The CDC forwarder is built to consume changes from the user's database and send them to the Execution Engine. It natively integrates with every supported database, foregoing any need for the user to run their own Debezium/Kafka/etc. The forwarder is built in-house in Rust (together with native replication tooling each DB exposes), and is designed for performance, fault tolerance, and correctness.

Fault Tolerance

The forwarder is designed to run continuously, regardless of events in the user's database. It handles various scenarios, such as:

  1. Schema changes in base tables being replicated: The forwarder and associated views automatically adapt to these changes when possible.
  2. Database recovery.
  3. Database crashes or restarts.

The CDC forwarder also supports graceful shutdown, retaining its last state for a seamless restart. In the event of a forwarder crash, the forwarder will be automatically reset. The forwarder will either resume from the last known state or, if necessary, remove existing replication mechanisms (e.g., Postgres slots) and start fresh.

Correctness

The CDC Forwarder outputs change data capture (CDC) from multiple tables into a single, unified stream consumed by the Execution Engine. This stream also includes "Transaction End" messages, ensuring that Epsio views remain consistent across tables.

This approach contrasts with other streaming engines that rely on a Debezium + Kafka setup, where each table is replicated into its own topic. In such setups, a view may be transactionally correct for a single table, but joining two tables can produce inconsistent results, as they are consumed independently.

Epsio's CDC Forwarder eliminates this issue by guaranteeing transactional correctness across all tables, ensuring accurate and reliable results in every scenario.

Performance

Unlike other CDC consumers such as Debezium, the CDC forwarder is specifically designed for high-throughput workloads, with a strong emphasis on parallelism. The forwarder writes to an internal buffer that is consumed by the Execution Engine.

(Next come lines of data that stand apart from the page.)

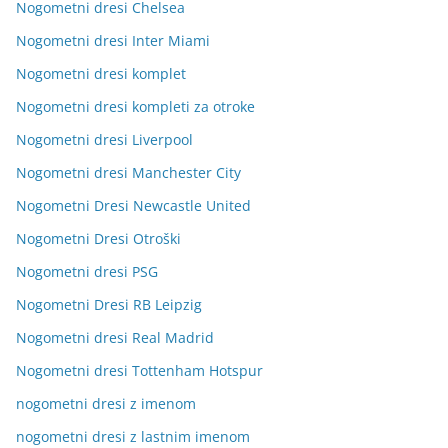
Nogometni dresi Chelsea
Nogometni dresi Inter Miami
Nogometni dresi komplet
Nogometni dresi kompleti za otroke
Nogometni dresi Liverpool
Nogometni dresi Manchester City
Nogometni Dresi Newcastle United
Nogometni Dresi Otroški
Nogometni dresi PSG
Nogometni Dresi RB Leipzig
Nogometni dresi Real Madrid
Nogometni dresi Tottenham Hotspur
nogometni dresi z imenom
nogometni dresi z lastnim imenom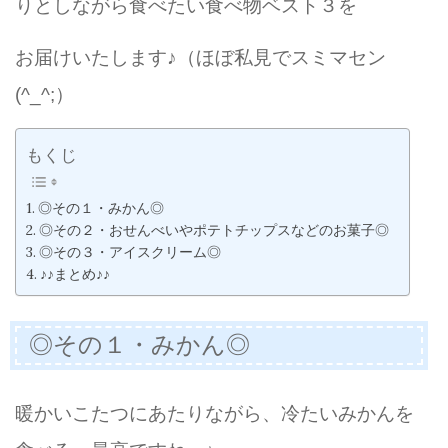
りとしながら食べたい食べ物ベスト３を
お届けいたします♪（ほぼ私見でスミマセン
(^_^;）
もくじ
◎その１・みかん◎
◎その２・おせんべいやポテトチップスなどのお菓子◎
◎その３・アイスクリーム◎
♪♪まとめ♪♪
◎その１・みかん◎
暖かいこたつにあたりながら、冷たいみかんを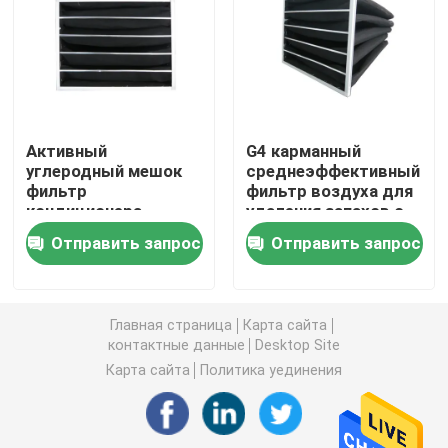
Воздушный фильтр будочки краски
Воздушный фильтр сумки
Активный
G4 карманный
углеродный мешок
среднеэффективный
Воздушный фильтр HEPA
фильтр
фильтр воздуха для
кондиционера
удаления запахов с
воздуха фильтр
активированным
Воздушный фильтр HVAC
Отправить запрос
Отправить запрос
сетка фильтр
углеродом Hvac
Фильтр уплотнения HEPA геля
Главная страница
Карта сайта
контактные данные
Desktop Site
Высокотемпературный фильтр HEPA
Карта сайта
Политика уединения
V фильтр банка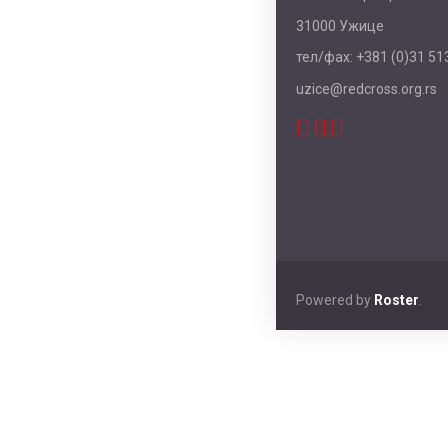
31000 Ужице
тел/фаx: +381 (0)31 513
uzice@redcross.org.rs
Powered by
Roster
.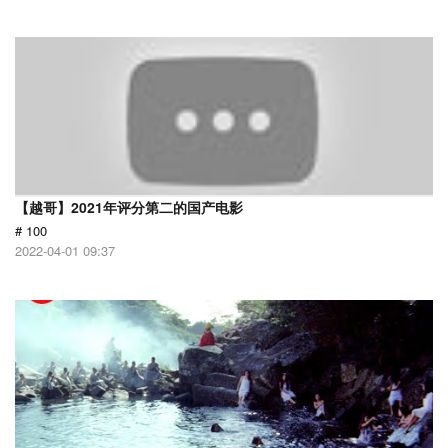
【越哥】2021年评分第二的国产电影
# 100
2022-04-01 09:37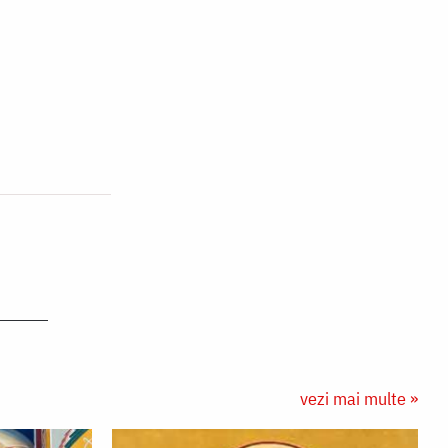
vezi mai multe »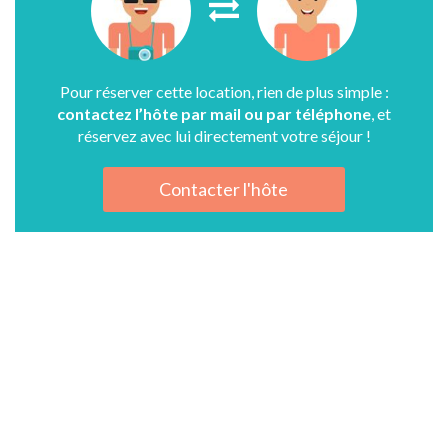
Pour réserver cette location, rien de plus simple :
contactez l’hôte par mail ou par téléphone
, et
réservez avec lui directement votre séjour !
Contacter l'hôte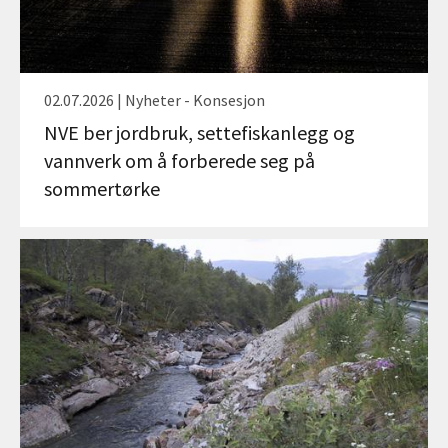
02.07.2026 | Nyheter - Konsesjon
NVE ber jordbruk, settefiskanlegg og
vannverk om å forberede seg på
sommertørke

This design decouples the forwarder from the Execution Engine, ensuring that even if the Execution Engine's read rate is slow, the forwarder minimizes the time replication data remains in the database.

Database Integration

For different database types, the forwarder works differently:

  • Postgres: Epsio on startup creates a logical replication slot to read from, which the forwarder then consumes WAL changes from.
  • MySQL: The forwarder reads the Binlog stream.
  • MSSQL: The forwarder continuously polls for CDC events, using MSSQL procedures.